Developed and developing countries

 

 

 

By Countercurrents.org

 

16 May, 2013
Countercurrents.org

 

The gap between rich and poor widened more in the three years to 2010 than in the previous 12 years, said OECD, the group of industrialized nations.

 

According to an OECD report released on May 15, 2013, the richest 10% of society in the 33 OECD countries received 9.5 times that of the poorest in terms of income, up from nine times in 2007.

 

New OECD data showed:

 

The gap is largest in Chile, Mexico, Turkey, the US and Israel, and lowest in Iceland, Slovenia, Norway and Denmark. [1]

 

OECD found:

 

Poorer households tended to lose more or gain less than richer households between 2007 and 2010. The top 10 percent of the population did better than the poorest 10 percent in 21 of the 33 countries where data were available.

Using pre-crisis income levels as a benchmark, the number of people living in poverty rose during the crisis in most countries.

 

Taxes and benefits helped mitigate the overall increases, but the impact varied. Between 2007 and 2010, average relative income poverty in OECD countries rose from 13 to 14% among children and from 12 to 14% among youth, but fell from 15 to 12% among the elderly. Until 2010, in many countries, pensioners were largely protected while working households took the hit.

Children and the young are among the worst sufferers. The OECD report found:

 

Child poverty has risen in 16 OECD countries since 2007, with increases exceeding 2 points in Turkey, Spain, Belgium, Slovenia and Hungary. This confirms a previously identified trend of young people and children replacing the elderly as the group most at risk of income poverty across the OECD.

The analysis warns that further social spending cuts in OECD countries risk causing greater inequality and poverty in the years ahead.

 

Israel, according to the OECD data, presented a frustrating picture. Citing the report Lior Dattel and Nadan Feldman said [2]:

 

Israel is the most impoverished of the 34 economically developed countries, with a poverty rate of 20.9%.

 

A Paris datelined Reuters report [3] also cited the “growing divide between rich and poor” mentioned in the OECD report.

 

The Reuters report quoted OECD, the Paris-based think-tank,

 

“As the economic and especially the jobs crisis persists and fiscal consolidation takes hold, there is a growing risk that the most vulnerable in society will be hit harder as the cost of the crisis increases.”

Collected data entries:
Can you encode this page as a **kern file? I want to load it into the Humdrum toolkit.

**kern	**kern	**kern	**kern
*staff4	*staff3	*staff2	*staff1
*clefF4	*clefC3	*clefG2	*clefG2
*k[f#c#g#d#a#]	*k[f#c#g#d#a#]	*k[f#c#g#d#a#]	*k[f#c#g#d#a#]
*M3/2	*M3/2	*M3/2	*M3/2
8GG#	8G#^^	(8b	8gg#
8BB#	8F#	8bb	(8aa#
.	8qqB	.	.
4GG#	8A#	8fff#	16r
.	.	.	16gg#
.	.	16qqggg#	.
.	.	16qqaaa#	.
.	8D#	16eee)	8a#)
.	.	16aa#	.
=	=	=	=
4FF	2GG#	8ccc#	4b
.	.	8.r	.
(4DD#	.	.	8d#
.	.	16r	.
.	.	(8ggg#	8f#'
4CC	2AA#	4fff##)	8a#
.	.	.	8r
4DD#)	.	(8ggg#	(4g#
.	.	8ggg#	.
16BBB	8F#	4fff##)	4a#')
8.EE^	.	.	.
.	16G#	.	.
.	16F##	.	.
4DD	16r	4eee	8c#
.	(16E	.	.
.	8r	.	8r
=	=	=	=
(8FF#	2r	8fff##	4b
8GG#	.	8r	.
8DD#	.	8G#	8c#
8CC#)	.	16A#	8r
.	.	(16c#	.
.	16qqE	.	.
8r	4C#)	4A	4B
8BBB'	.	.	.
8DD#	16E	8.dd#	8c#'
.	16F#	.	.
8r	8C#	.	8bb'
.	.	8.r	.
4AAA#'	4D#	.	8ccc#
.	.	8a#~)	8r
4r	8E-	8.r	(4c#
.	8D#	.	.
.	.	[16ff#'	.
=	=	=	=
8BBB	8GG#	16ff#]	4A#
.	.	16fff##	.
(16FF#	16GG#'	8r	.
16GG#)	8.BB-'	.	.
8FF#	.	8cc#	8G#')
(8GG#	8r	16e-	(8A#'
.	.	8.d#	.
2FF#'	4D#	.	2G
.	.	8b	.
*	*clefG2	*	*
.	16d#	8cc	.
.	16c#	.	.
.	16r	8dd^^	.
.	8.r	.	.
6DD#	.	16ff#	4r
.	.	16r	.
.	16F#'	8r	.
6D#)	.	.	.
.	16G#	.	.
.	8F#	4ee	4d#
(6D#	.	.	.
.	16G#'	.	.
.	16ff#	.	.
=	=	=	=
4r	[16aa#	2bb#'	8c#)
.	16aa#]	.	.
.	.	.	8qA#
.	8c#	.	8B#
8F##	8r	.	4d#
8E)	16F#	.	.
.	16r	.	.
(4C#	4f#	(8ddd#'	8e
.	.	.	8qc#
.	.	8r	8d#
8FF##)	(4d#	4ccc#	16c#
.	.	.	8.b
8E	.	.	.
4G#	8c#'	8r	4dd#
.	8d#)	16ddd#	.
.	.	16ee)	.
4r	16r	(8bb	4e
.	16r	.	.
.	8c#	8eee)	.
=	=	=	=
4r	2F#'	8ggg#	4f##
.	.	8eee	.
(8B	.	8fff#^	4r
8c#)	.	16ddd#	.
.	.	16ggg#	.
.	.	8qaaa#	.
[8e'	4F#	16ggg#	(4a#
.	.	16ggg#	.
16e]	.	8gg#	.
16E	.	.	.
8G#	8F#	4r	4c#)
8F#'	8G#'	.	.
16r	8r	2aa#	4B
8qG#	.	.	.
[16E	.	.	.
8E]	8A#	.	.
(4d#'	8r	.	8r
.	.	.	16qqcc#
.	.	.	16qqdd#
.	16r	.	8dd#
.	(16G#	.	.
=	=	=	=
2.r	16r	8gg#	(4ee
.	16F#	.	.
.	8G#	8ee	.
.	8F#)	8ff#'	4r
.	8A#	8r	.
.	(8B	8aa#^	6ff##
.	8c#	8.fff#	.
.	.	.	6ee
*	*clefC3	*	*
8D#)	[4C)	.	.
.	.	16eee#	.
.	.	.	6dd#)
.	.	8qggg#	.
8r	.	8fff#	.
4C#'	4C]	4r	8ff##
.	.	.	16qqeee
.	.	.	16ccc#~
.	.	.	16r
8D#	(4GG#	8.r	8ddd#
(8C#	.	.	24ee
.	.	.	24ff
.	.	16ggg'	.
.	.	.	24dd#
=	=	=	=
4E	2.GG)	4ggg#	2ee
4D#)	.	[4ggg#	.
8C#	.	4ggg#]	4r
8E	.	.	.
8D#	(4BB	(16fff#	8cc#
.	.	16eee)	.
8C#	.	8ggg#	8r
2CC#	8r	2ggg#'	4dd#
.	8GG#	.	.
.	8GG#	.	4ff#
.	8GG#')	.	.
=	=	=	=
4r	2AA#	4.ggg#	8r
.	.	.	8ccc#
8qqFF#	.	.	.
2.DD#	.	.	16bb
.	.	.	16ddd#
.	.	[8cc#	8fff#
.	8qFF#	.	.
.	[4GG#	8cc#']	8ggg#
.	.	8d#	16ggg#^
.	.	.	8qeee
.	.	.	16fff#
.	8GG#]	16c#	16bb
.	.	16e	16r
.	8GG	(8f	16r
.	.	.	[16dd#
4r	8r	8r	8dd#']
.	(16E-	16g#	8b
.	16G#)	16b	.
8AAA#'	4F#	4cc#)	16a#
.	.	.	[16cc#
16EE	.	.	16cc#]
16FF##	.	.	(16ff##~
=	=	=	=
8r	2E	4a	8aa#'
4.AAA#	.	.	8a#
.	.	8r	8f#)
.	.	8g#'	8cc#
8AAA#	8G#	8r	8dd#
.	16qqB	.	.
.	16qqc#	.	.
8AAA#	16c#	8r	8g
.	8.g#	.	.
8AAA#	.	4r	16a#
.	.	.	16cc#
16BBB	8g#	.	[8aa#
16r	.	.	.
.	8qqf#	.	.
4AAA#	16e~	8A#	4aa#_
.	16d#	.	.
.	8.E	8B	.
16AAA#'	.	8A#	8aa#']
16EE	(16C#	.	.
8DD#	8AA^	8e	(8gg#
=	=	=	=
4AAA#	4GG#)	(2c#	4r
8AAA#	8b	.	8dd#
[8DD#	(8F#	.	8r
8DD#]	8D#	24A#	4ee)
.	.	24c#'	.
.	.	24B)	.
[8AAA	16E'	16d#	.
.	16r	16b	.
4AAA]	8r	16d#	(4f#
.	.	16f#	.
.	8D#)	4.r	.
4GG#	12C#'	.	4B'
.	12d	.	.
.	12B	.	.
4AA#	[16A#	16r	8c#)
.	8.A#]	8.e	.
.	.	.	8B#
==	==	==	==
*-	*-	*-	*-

STATED PROBLEM: Carry on the article about the OECD findings on the widening gap between rich and poor, picking up after the quoted OECD warning that closes it.

EXERCISE ANSWER:
 

“These worrying findings underline the need to protect the most vulnerable in society, especially as governments pursue the necessary task of bringing public spending under control,” OECD head Angel Gurria said in a statement.

 

Gurria added that governments should not neglect fairness when they craft their policies, especially when they reform their tax systems.

 

The Reuters report added:

 

With many developed countries facing the pinch of austerity, economic inequality has become a hot topic especially after an ECB study last month found that households in many peripheral eurozone countries are on average wealthier than those in the bloc’s core due to higher levels of home ownership.

 

Long a staunch advocate of free-market reforms shunned by some left-wingers, the OECD has become an increasingly vocal supporter of the welfare state for its capacity to soften the blow of hard economic times.

 

The study said the pain of the crisis was unevenly spread. Poorer households either lost more income from the recession or benefited less from recovery. Children and young people suffered more than the elderly, whose incomes were relatively immune.

 

While reporting the OECD report a BBC-news made the following observation:

The Paris-based group is generally in favor of free-market policies, but has recently become more vocal in support of more generous social provision to soften the impact of the economic downturn of the past few years.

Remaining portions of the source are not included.